ハーバーボッシュ法は僅か数年の内に、当時の技術水準では不可能とも思われる数多の難題を解決して開発されたことから、化学史上の奇跡の1つとも言われるそうです。難題の1つは、高温高圧に耐える反応容器。また水素脆性と呼ばれる鉄製容器の劣化でした。

2011-01-04 06:29:41
てれふたる @terephthal3

鉄はその製法上、少なくない量の炭素が含まれます。ハーバーボッシュ法原料の水素は、この炭素を還元し鉄製容器を脆くします。
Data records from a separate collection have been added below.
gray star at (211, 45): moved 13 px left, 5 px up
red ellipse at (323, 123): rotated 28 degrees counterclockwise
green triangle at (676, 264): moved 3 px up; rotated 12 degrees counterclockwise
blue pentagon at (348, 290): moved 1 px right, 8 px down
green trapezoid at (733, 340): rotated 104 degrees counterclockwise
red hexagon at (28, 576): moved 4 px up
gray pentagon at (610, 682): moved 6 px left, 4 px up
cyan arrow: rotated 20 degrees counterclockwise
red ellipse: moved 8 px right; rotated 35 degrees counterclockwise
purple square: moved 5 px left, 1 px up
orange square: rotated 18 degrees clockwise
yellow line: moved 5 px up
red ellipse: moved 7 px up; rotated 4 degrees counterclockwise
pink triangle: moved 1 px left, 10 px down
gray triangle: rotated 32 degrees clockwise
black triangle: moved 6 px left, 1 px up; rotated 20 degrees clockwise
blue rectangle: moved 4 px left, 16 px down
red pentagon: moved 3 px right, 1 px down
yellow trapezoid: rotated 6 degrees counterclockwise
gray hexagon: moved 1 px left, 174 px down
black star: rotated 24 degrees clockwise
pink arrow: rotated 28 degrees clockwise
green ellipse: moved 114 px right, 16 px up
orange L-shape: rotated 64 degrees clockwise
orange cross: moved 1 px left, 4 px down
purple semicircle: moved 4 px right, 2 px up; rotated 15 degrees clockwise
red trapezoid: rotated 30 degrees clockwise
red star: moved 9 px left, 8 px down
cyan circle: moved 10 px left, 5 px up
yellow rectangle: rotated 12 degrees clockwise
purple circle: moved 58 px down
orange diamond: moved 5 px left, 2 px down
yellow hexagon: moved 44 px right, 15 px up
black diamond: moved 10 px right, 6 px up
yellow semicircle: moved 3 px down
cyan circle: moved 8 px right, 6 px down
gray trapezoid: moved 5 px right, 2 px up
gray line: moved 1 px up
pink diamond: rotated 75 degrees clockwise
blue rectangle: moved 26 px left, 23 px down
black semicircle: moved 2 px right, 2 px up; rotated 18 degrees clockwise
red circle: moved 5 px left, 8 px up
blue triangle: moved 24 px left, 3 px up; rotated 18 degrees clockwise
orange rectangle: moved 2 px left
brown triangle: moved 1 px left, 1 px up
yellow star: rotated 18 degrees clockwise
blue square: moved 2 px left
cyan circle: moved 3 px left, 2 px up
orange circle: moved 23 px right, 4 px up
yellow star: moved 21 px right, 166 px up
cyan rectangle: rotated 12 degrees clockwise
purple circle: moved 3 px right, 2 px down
反応容器は内圧に耐え切れず、最終的に爆発します。冶金技術者のボッシュはこの問題を、炭素含量の少ない軟鉄を内側に用いるなどの工夫により解決しました。

2011-01-04 06:34:12
てれふたる @terephthal3

ハーバーは空中窒素固定にオスミウム触媒が使えることを見出しました。しかしオスミウムは非常に貴重で、その後に現在も使われるFe3O4-Al2O3-K2O触媒が開発されました。レアメタル→卑金属の流れは、100年前にもあったのです。

2011-01-04 06:41:24
てれふたる @terephthal3

ところで、ハーバーは化学兵器の父とも呼ばれます。初めて塩素ガスCl2を実戦使用し、その夜に妻クララはピストル自殺します。その後はノーベル賞で名誉回復したものの、ユダヤ人であることからドイツを追われスイスで客死します。

2011-01-04 06:46:10
てれふたる @terephthal3

毒ガスを主導的に開発したことについては、彼がユダヤ人であったことが関係しているとも言われます。ユダヤ人がドイツで理解を得られる方法…それが積極的に軍事に加担することだったのでしょう。人類史上に残る功績を残しながら、その生涯はなんとも悲しいものです。

2011-01-04 06:48:31
てれふたる @terephthal3

ハーバーボッシュ法は「水と空気と石炭からパンを作る方法」ともてはやされました。またドイツ皇帝はハーバーボッシュ法の発明を聞いて第一次世界大戦開戦を決意したとも言われています。

2011-01-04 06:51:02
てれふたる @terephthal3

ハーバーボッシュ法は自然界の窒素循環に多大な介入をしました。現在地球上の窒素バイオマスの半量はハーバーボッシュ法由来とも言われており、これは簡単に言えば僕の体の窒素の半量は工場由来ということです。

2011-01-04 06:54:37
てれふたる @terephthal3

その他人類の使うエネルギーの数%はハーバーボッシュ法に使われるだとか、窒素供給は全てハーバーボッシュ法に頼っているだとか、ハーバーボッシュ法についてはとにかく色んな表現がされます。